Les couleurs, pour Antoine Janot, c’est son métier. Encore enfant, avec son père, il a appris à sentir l’odeur de la cuve de pastel, tâter le goût du bain avant d’y plonger le tissu pour le bleuir. Plus tard, il s’est musclé les bras à tourner les lourdes pièces de draps dans les chaudrons bouillants des rougies de cochenille. Alors, en 1741, quand le nouvel inspecteur des manufactures nommé à Saint-Chinian vient lui confisquer une pièce d’écarlate sous prétexte que son rouge est « affamé », Antoine Janot décide de ne pas se laisser faire. Il rédige un mémoire pour expliquer comment il obtient toutes ses couleurs, il y colle 59 échantillons des nuances décrites et il l’envoie à Montpellier, à l’Intendant représentant le Roi en Languedoc, avec une lettre dénonçant les abus de pouvoir de l’inspecteur.

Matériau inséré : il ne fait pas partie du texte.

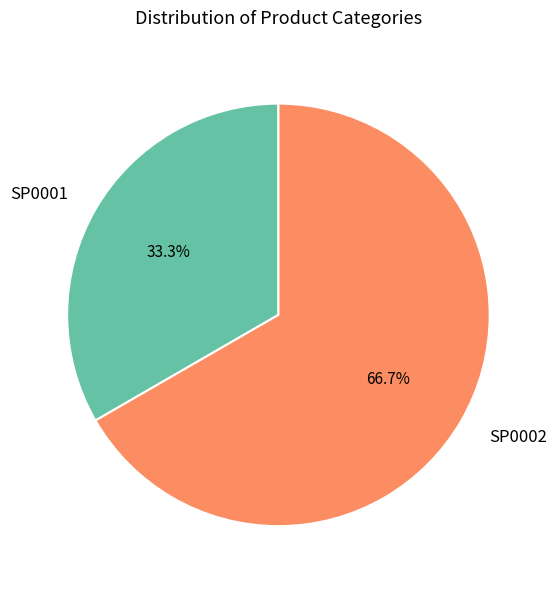

Is it true that SP0001 is 33% of the pie?

True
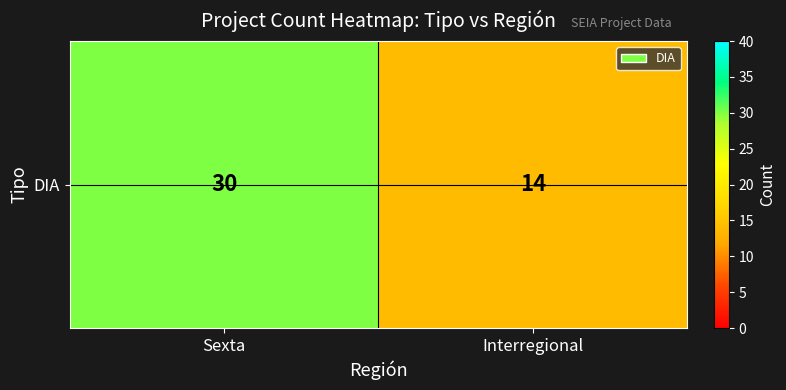

Reading left to right, what are all the values shown in this chart?

30	14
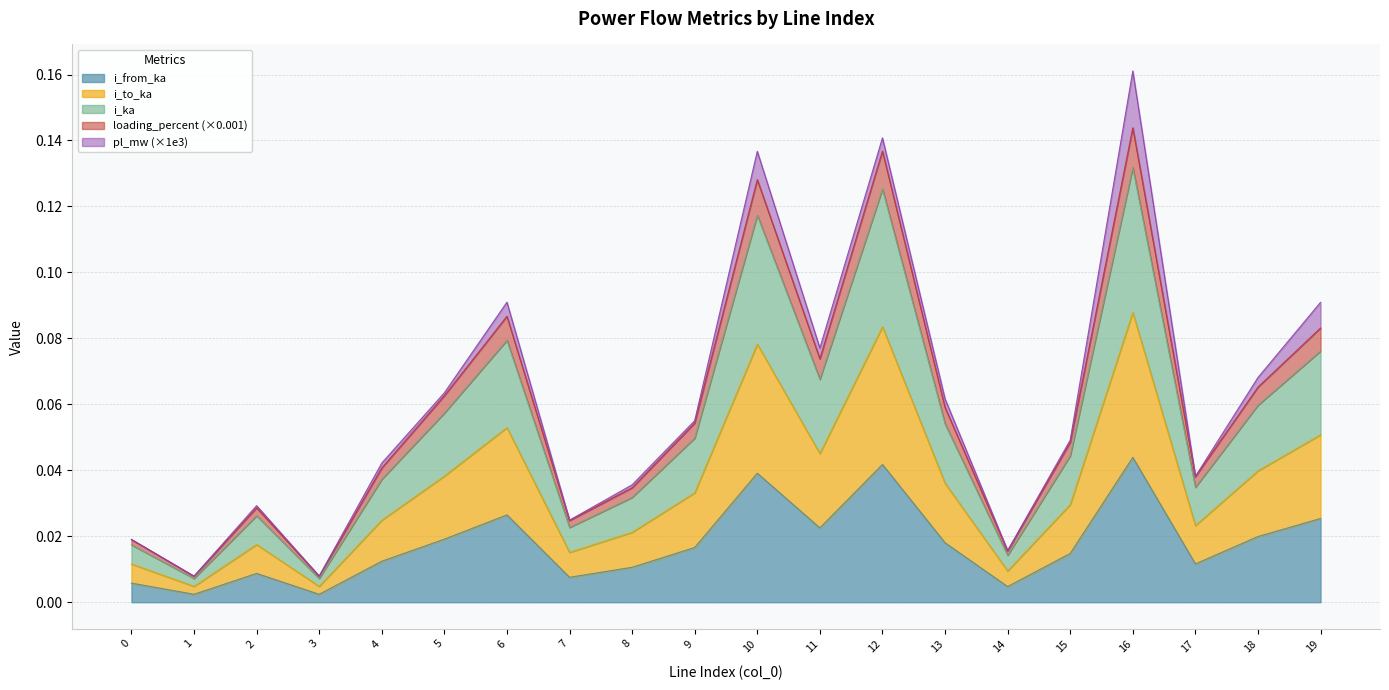

Which category has the lowest value across all series?

1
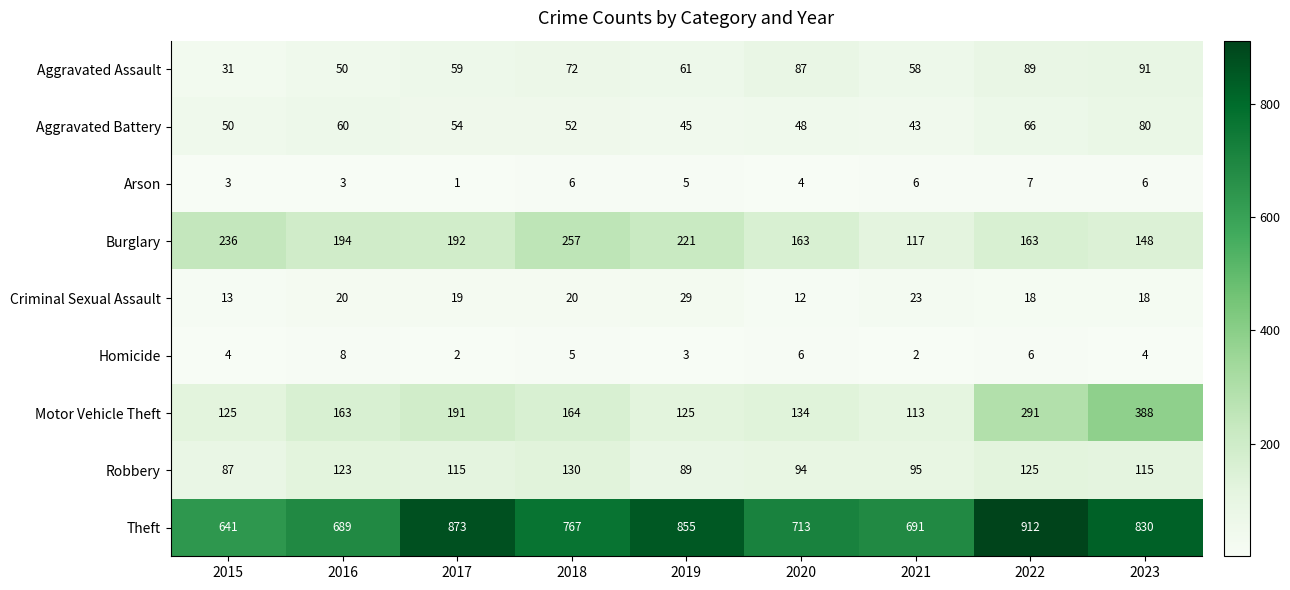

Where is Theft nearest to the value 776?

2018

Pavé dans la mare. Les remous provoqués vont le faire repérer dans les cercles du pouvoir, et jusqu’à Versailles, comme un « aventurier sujet à caution, aussi inquiet, aussi haut et aussi dangereux qu’il est bon teinturier ».
Le mémoire, trésor enseveli dans les archives de l’ancienne province de Languedoc à Montpellier, vient d’être édité : c’est le plus ancien ensemble connu de recettes de teinture des draps de laine, illustrées d’échantillons de toutes les gammes de coloris grand teint que l’on peut obtenir avec les colorants naturels. Dans l’esprit des Lumières, Antoine Janot voulait ainsi, en partageant son savoir, contribuer à « la perfection de l’art de la teinture ».
Dominique Cardon a entrepris de mettre en lumière la vie et l’œuvre des grands teinturiers qui, par la beauté et la solidité de leurs couleurs, assurèrent au XVIIIe siècle le triomphe des draps du Languedoc dans toutes les Echelles du Levant et jusqu’aux confins de l’immense Empire ottoman, contribuant ainsi à l’essor économique et social de la province.
Aujourd’hui, les recettes et les gammes colorées des échantillons laissés par ces artistes de la teinture avec les colorants naturels sont devenues, grâce à ces publications, des sources d’inspiration pour les teinturiers, coloristes et designers impliqués dans l’émergence d’une nouvelle conception de la mode, une Slow Fashion éthique et soucieuse de développement local durable.